할 일: 신장 질환 모델링을 다룬 제시문을 마지막 문장 뒤부터 이어받아 계속 써 주세요.

제시문:
-*-*-

2.2. 신장 질환 모델링을 통한 약물 평가

  CRISPR-Cas9 유전자 편집기술이 개발된 이후, 유전적 돌연변이에 의해 발생되는 신질환 모델링 연구가 활발히 진행되고 있다.

  다낭성 신종 (PKD,polycystic kidney disease)은 양쪽 신장에 다수의 낭종이 발생하여 고혈압과 신장 기능 저하가 생기는 질환으로, PKD1과 PKD2 유전자의 돌연변이가 대부분 발생하는 것으로 알려져 있다. McMahon group에서는 CRISPR-Cas9 기술을 통하여 해당 유전자를 비활성화시킨 신장 오가노이드를 구현하였고, 해당 모델에서 낭종이 형성되며 장기 배양 시 센티미터 단위로 성장하는 것을 확인하였으며, 이를 기반으로 247가지의 protein kinase inhibitors(PKIs)를 스크리닝하였고 오가노이드의 성장은 저해하지 않으면서 낭종을 선택적으로 억제하는 물질 발굴에 성공한 결과를 2022년 보고한 바 있다 [6].

-*-*-

분석 자료:
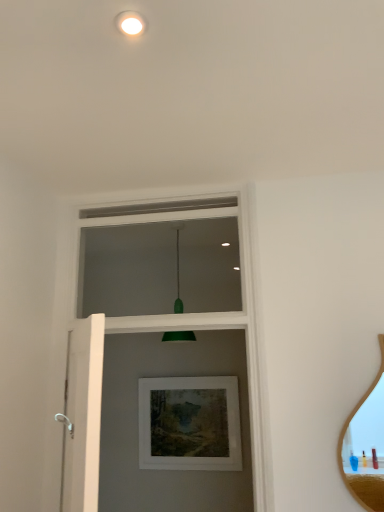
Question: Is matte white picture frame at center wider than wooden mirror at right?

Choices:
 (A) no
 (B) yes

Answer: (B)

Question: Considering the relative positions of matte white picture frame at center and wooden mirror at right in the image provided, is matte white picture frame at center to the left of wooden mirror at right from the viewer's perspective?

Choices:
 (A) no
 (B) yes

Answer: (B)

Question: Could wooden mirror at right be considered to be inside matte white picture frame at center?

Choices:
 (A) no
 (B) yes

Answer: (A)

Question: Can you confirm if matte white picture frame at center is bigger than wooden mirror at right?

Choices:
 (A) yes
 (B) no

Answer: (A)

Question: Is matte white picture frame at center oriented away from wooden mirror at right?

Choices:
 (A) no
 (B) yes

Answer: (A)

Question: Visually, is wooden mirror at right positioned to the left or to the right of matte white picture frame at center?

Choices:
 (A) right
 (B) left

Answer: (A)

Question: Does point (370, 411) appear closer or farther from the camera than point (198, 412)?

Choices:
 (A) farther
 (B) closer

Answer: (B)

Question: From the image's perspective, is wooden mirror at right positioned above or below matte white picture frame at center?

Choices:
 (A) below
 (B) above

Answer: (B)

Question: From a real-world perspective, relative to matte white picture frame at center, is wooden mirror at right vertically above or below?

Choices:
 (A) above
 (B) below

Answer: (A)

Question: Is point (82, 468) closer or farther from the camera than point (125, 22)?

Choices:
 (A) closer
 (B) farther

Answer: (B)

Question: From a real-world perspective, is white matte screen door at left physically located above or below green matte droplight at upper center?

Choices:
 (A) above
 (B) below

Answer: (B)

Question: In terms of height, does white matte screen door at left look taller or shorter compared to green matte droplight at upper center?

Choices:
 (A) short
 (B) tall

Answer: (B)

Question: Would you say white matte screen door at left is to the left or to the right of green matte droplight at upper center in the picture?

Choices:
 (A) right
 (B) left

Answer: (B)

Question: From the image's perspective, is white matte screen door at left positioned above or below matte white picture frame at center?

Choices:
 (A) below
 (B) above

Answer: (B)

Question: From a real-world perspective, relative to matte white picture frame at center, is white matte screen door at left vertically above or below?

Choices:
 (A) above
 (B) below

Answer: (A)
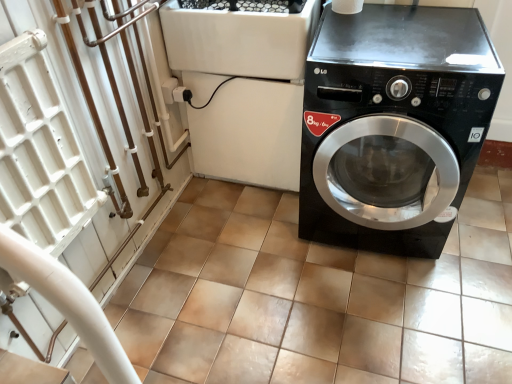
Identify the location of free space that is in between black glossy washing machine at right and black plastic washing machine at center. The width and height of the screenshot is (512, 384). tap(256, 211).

-*-*-

과제 답안:
  유사하게, NPHS1 돌연변이에 의해 주로 발생되는 선천성 신증후군(Congenital nephrotic syndrome) 및 파브리병(Fabry’s disease) 등의 질환도 유전자 편집기술을 통한 모델링 및 약물 스크리닝 기술이 보고된 바 있다 [7,8]. 

  그럼에도, 대부분 전분화능 줄기세포 유래 신장 오가노이드를 기반으로 유전자 편집 및 약물 효능 평가를 진행하게 되는데 이는 신장의 기능을 완전히 모사하기에는 부족하므로, 실제 환자의 소변 및 신장 조직에서 유래하여 연구에 접목하는 tubuloids의 개념을 2019년 Clevers group에서 보고한 뒤, 다양한 신질환 모델링을 위한 tubuloids가 진행되고 있다 [9]. 그중에서도, 상염색체 우성 다낭신장병을 모델링하기 위해, Kramann group에서는 신장 상피세포를 활용해 해당질병을 모사하였으며, 유일하게 FDA에 허가를 받은 약물인 tolvaptan을 전분화능 줄기세포를 기반으로 제작된 신장 오가노이드와 효능을 비교하였을 때, tubuloids에서만 유의미한 낭종 크기의 감소를 나타내었다 [10].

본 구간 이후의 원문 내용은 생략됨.